* _SUPPLIED MATERIAL_:
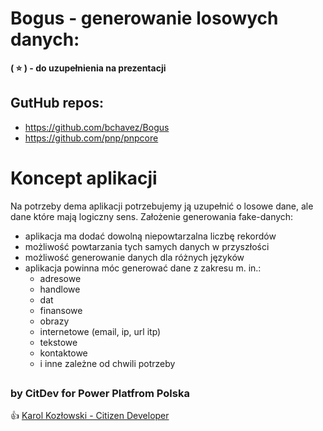 ﻿# Bogus - generowanie losowych danych:

**( :star: ) - do uzupełnienia na prezentacji**

## GutHub repos:

- https://github.com/bchavez/Bogus
- https://github.com/pnp/pnpcore

# Koncept aplikacji

Na potrzeby dema aplikacji potrzebujemy ją uzupełnić o losowe dane, ale dane które mają logiczny sens.
Założenie generowania fake-danych:

- aplikacja ma dodać dowolną niepowtarzalna liczbę rekordów
- możliwość powtarzania tych samych danych w przyszłości
- możliwość generowanie danych dla różnych języków
- aplikacja powinna móc generować dane z zakresu m. in.:
	- adresowe
	- handlowe
	- dat
	- finansowe
	- obrazy
	- internetowe (email, ip, url itp)
	- tekstowe
	- kontaktowe
	- i inne zależne od chwili potrzeby

##
### by CitDev for Power Platfrom Polska
:thumbsup: [Karol Kozłowski - Citizen Developer](https://citdev.pl/)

* _PROBLEM REQUIREMENTS_: The expected output is the exact run of lines from the first line of the material above through the line that contains "- internetowe (email, ip, url itp)", minus any pictures.

* _RESULT OF THIS EXERCISE_:
 ﻿# Bogus - generowanie losowych danych:

**( :star: ) - do uzupełnienia na prezentacji**

## GutHub repos:

- https://github.com/bchavez/Bogus
- https://github.com/pnp/pnpcore

# Koncept aplikacji

Na potrzeby dema aplikacji potrzebujemy ją uzupełnić o losowe dane, ale dane które mają logiczny sens.
Założenie generowania fake-danych:

- aplikacja ma dodać dowolną niepowtarzalna liczbę rekordów
- możliwość powtarzania tych samych danych w przyszłości
- możliwość generowanie danych dla różnych języków
- aplikacja powinna móc generować dane z zakresu m. in.:
	- adresowe
	- handlowe
	- dat
	- finansowe
	- obrazy
	- internetowe (email, ip, url itp)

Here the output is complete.